[Dataset excerpts]
::::::::::

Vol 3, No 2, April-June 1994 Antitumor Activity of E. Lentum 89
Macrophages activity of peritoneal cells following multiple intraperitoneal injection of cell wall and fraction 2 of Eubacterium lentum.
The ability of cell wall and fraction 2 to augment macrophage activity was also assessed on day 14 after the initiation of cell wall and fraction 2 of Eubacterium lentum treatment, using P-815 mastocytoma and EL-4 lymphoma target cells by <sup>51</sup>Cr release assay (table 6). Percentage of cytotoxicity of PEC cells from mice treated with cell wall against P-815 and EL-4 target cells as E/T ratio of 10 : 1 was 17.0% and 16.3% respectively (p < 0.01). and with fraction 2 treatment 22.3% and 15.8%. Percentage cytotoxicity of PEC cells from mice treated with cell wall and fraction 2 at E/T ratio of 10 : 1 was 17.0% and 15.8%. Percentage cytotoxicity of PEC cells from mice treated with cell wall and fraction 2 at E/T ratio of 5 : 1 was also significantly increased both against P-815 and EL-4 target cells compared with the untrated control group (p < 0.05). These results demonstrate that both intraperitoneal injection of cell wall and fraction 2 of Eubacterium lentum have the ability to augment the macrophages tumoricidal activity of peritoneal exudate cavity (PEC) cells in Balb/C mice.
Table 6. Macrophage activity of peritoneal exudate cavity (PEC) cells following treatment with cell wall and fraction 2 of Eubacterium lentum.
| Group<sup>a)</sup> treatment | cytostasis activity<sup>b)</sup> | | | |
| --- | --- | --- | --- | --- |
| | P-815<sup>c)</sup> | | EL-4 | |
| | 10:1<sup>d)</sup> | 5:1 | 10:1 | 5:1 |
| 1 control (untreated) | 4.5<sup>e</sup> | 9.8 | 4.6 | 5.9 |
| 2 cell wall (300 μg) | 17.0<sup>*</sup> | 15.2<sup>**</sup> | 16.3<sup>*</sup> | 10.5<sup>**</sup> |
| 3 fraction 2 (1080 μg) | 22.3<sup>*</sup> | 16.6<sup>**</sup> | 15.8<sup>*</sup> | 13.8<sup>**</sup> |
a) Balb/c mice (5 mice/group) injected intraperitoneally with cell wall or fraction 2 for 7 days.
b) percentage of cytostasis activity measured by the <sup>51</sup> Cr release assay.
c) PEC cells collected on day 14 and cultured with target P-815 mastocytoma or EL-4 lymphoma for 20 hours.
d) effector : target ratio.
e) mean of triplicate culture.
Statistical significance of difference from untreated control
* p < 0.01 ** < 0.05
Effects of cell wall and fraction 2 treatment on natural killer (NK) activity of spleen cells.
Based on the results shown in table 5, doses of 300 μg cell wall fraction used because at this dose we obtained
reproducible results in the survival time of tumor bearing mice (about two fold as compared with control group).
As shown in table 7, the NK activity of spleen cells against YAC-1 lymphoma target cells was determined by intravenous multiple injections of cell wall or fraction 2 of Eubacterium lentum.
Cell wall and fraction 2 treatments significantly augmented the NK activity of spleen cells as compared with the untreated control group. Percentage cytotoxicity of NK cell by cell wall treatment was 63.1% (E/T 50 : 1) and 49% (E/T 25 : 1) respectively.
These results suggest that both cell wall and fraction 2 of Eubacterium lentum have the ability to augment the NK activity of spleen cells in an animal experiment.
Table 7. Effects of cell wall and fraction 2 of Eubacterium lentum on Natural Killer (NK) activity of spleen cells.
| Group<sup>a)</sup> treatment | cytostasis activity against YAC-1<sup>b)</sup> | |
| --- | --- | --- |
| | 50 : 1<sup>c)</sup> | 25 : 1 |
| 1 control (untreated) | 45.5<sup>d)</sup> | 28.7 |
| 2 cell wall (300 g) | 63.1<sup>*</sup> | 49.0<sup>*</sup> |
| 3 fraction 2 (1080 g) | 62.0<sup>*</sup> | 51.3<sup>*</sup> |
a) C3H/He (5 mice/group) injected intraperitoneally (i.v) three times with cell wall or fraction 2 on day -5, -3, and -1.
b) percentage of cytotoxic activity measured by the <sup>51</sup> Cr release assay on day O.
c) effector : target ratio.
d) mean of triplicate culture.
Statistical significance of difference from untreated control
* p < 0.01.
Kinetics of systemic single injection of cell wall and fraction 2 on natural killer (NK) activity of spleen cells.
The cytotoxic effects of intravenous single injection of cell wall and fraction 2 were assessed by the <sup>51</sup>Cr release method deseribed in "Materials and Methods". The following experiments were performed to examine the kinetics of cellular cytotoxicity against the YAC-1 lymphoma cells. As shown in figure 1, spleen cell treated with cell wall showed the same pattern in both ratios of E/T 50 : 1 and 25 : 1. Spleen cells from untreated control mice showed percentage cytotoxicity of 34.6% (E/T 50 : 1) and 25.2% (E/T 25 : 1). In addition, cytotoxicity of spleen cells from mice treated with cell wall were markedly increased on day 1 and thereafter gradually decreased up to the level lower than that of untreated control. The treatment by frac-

::::::::::

### Exercise brief
Looking at the records, report the number of lines that hold the string "single", with no other text.

### Final answer
2